**Your assignment**
Every line of the listing must be repeated in the answer without alteration.

----- Data

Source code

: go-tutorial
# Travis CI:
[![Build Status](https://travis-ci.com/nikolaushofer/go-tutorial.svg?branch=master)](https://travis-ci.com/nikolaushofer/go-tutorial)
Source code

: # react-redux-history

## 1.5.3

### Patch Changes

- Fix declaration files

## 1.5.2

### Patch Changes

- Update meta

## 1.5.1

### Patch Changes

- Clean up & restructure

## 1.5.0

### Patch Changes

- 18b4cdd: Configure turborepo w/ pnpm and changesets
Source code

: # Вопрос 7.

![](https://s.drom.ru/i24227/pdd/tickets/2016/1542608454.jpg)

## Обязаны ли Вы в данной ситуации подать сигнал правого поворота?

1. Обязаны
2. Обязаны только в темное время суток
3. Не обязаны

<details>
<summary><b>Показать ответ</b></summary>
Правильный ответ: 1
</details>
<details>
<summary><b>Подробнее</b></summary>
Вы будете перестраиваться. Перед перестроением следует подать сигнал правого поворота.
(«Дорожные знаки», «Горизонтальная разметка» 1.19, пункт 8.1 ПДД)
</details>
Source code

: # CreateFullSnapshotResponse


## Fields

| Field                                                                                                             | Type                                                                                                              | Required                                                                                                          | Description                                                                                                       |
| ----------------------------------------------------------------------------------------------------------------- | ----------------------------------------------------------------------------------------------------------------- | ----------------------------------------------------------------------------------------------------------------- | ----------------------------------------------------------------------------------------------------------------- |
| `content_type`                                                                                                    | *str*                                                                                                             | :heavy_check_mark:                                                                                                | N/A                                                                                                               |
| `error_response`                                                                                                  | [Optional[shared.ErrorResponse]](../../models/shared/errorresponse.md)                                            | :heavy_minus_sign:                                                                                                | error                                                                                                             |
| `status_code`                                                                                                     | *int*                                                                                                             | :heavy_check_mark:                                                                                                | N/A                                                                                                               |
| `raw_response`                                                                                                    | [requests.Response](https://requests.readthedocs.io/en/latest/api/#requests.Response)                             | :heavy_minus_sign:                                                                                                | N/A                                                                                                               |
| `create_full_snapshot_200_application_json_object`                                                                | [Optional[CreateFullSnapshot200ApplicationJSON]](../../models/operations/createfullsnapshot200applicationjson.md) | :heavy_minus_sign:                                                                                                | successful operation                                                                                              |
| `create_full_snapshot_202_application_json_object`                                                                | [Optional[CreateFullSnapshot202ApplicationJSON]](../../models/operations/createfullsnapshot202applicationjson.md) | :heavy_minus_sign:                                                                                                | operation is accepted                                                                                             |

----------

**Written answer**
Source code

: go-tutorial
# Travis CI:
[![Build Status](https://travis-ci.com/nikolaushofer/go-tutorial.svg?branch=master)](https://travis-ci.com/nikolaushofer/go-tutorial)
Source code

: # react-redux-history

## 1.5.3

### Patch Changes

- Fix declaration files

## 1.5.2

### Patch Changes

- Update meta

## 1.5.1

### Patch Changes

- Clean up & restructure

## 1.5.0

### Patch Changes

- 18b4cdd: Configure turborepo w/ pnpm and changesets
Source code

: # Вопрос 7.

![](https://s.drom.ru/i24227/pdd/tickets/2016/1542608454.jpg)

## Обязаны ли Вы в данной ситуации подать сигнал правого поворота?

1. Обязаны
2. Обязаны только в темное время суток
3. Не обязаны

<details>
<summary><b>Показать ответ</b></summary>
Правильный ответ: 1
</details>
<details>
<summary><b>Подробнее</b></summary>
Вы будете перестраиваться. Перед перестроением следует подать сигнал правого поворота.
(«Дорожные знаки», «Горизонтальная разметка» 1.19, пункт 8.1 ПДД)
</details>
Source code

: # CreateFullSnapshotResponse


## Fields

| Field                                                                                                             | Type                                                                                                              | Required                                                                                                          | Description                                                                                                       |
| ----------------------------------------------------------------------------------------------------------------- | ----------------------------------------------------------------------------------------------------------------- | ----------------------------------------------------------------------------------------------------------------- | ----------------------------------------------------------------------------------------------------------------- |
| `content_type`                                                                                                    | *str*                                                                                                             | :heavy_check_mark:                                                                                                | N/A                                                                                                               |
| `error_response`                                                                                                  | [Optional[shared.ErrorResponse]](../../models/shared/errorresponse.md)                                            | :heavy_minus_sign:                                                                                                | error                                                                                                             |
| `status_code`                                                                                                     | *int*                                                                                                             | :heavy_check_mark:                                                                                                | N/A                                                                                                               |
| `raw_response`                                                                                                    | [requests.Response](https://requests.readthedocs.io/en/latest/api/#requests.Response)                             | :heavy_minus_sign:                                                                                                | N/A                                                                                                               |
| `create_full_snapshot_200_application_json_object`                                                                | [Optional[CreateFullSnapshot200ApplicationJSON]](../../models/operations/createfullsnapshot200applicationjson.md) | :heavy_minus_sign:                                                                                                | successful operation                                                                                              |
| `create_full_snapshot_202_application_json_object`                                                                | [Optional[CreateFullSnapshot202ApplicationJSON]](../../models/operations/createfullsnapshot202applicationjson.md) | :heavy_minus_sign:                                                                                                | operation is accepted                                                                                             |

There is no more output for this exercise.